● **Makale**
◇ ◇ ◇ ◇
Antakyalı bir X (Twitter) kullanıcısı bunu yazıyor. Gelen raporlar (Halk Evleri, Temiz Hava Hakkı Platformu, Hatay Tabip Odası, Aşağıokçular Mahallesi Yaşam Merkezi) bu tespiti doğruluyor. En temel ihtiyaçlar eksik.

Deprem bölgesinde yapılması gerekenler yapılmadı, yapılmıyor ve kış geliyor.

İktidar, deprem bölgesini –en azından yüksek siyaset gündemini takip edenler için söylem bazında da olsa– gündeminde tutmaya devam ediyor. Özellikle TOKİ ile yeniden imar sürecini öne çıkardığı bir iletişim yürütüyor. Bu söylemin içinde de muhalefeti bölgeyi unutmakla suçluyor. Muhalefet ise kendi iç hesaplaşmalarından başka hiçbir şeye vakit bulabilmiş değil. Bölgede kendi gündemini ve söylemini oluşturan bağımsız küçük girişimler ise muhalifet partilerinin desteğini alamıyor. Bölgeden gerçekçi bilgi almak ve destek sunmak için bu çabaları gündeme taşımak gerekiyor.

Yıkımın sorumlularının takibi de ilk aylardaki ciddiyetle yapılmıyor ve arkasındaki halk desteğini de kaybetmiş durumda. Sistemik arazlar da hukuki süreçlerin önünü tıkamaya devam ediyor.

İstanbul Depremine dair ise bütün uzmanlar 7 civarında bir büyüklükte olacağı ve büyük bir yıkıma sebep olacağına dair uzlaşmış durumda. Hatta kendi aralarındaki akademik ayrışmaların öne çıkarılmasına isyan ederek, odaklanılması gereken şeyin bina stokunun yenilenmesi olduğunu vurgu yapıyorlar. Devlet ise hala tahliye planı üzerine çalışmakta.
◇ ◇ ◇ ◇
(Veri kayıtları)
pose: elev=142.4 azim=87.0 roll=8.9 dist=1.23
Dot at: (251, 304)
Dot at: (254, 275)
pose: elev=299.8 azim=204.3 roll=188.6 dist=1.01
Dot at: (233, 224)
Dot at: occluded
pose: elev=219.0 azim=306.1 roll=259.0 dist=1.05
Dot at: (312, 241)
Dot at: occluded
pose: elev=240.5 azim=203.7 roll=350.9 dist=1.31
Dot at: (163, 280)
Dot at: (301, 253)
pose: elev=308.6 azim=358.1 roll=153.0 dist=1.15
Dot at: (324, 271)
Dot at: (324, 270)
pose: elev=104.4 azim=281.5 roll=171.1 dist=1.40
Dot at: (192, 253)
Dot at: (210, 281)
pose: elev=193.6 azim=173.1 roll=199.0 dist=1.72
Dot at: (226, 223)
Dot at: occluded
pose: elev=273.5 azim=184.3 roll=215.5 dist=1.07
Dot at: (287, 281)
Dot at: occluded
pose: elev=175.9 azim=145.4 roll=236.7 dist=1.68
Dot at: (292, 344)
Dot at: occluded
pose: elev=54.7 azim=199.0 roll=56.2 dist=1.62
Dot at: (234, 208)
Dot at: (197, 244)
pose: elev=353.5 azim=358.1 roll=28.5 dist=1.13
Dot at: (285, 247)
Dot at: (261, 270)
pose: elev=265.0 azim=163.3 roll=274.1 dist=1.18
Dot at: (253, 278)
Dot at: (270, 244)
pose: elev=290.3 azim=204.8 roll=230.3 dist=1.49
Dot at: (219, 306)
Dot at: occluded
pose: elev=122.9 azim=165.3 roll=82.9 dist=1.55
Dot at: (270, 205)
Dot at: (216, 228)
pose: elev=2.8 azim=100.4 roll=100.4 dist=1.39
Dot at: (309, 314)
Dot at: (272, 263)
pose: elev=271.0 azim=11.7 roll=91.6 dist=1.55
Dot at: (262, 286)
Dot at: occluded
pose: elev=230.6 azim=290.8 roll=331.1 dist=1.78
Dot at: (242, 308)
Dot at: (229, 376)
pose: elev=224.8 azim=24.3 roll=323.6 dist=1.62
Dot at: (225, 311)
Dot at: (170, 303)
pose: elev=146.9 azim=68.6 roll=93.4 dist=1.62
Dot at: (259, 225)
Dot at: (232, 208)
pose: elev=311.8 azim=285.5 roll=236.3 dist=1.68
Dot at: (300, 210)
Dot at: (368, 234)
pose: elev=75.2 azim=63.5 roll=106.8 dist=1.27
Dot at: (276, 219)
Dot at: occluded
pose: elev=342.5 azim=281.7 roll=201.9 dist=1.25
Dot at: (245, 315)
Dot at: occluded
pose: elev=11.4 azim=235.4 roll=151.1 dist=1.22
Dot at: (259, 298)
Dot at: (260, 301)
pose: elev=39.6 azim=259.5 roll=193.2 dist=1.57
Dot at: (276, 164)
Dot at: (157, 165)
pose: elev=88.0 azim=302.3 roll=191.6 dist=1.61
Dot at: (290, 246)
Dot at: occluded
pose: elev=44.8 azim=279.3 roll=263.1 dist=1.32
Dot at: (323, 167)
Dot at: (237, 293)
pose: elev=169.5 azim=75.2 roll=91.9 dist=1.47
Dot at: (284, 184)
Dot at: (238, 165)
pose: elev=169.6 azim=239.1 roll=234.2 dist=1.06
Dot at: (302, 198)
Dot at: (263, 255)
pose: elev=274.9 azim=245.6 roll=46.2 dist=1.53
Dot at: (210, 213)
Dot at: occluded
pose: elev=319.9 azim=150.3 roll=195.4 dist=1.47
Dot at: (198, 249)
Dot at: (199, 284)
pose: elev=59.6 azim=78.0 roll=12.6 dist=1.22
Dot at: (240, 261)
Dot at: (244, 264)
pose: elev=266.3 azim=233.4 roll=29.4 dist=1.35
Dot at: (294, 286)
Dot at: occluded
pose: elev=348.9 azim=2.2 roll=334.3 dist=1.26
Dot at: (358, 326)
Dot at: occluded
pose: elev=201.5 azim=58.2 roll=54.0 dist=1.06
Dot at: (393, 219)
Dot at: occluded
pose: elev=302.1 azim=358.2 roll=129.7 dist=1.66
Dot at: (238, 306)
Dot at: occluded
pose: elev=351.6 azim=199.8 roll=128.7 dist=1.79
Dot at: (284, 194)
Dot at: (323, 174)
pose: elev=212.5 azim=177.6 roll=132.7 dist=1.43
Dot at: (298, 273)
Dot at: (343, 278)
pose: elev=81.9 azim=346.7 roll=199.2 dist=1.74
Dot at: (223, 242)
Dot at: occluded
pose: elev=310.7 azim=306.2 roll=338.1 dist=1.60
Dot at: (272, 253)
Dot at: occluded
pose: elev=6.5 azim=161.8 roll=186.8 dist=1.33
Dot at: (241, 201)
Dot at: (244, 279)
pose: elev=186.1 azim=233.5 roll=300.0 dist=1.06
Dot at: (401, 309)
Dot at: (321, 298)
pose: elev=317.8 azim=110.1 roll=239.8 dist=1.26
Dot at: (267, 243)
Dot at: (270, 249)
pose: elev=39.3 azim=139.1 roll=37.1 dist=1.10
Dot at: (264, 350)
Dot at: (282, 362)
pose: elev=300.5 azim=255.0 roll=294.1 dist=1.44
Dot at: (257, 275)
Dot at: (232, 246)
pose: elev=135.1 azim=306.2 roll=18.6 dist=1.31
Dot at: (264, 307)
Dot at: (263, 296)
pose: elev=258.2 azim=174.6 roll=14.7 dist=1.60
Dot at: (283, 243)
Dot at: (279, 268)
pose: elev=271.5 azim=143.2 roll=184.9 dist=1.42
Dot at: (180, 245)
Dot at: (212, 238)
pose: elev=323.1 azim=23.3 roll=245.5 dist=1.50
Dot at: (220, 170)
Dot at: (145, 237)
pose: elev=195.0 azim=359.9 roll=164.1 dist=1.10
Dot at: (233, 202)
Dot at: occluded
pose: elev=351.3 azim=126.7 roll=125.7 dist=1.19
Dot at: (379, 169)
◇ ◇ ◇ ◇
● **Görev hedefi**
Deprem bölgesine dair makaleden, "İktidar, deprem bölgesini" ifadesini içeren sözcüklerle açılıp "gündeme taşımak gerekiyor." ile kapanan bölümü hiç değiştirmeden yazın. Bu işte listenin hiçbir rolü yoktur.

● **Görevin yanıtı**
İktidar, deprem bölgesini –en azından yüksek siyaset gündemini takip edenler için söylem bazında da olsa– gündeminde tutmaya devam ediyor. Özellikle TOKİ ile yeniden imar sürecini öne çıkardığı bir iletişim yürütüyor. Bu söylemin içinde de muhalefeti bölgeyi unutmakla suçluyor. Muhalefet ise kendi iç hesaplaşmalarından başka hiçbir şeye vakit bulabilmiş değil. Bölgede kendi gündemini ve söylemini oluşturan bağımsız küçük girişimler ise muhalifet partilerinin desteğini alamıyor. Bölgeden gerçekçi bilgi almak ve destek sunmak için bu çabaları gündeme taşımak gerekiyor.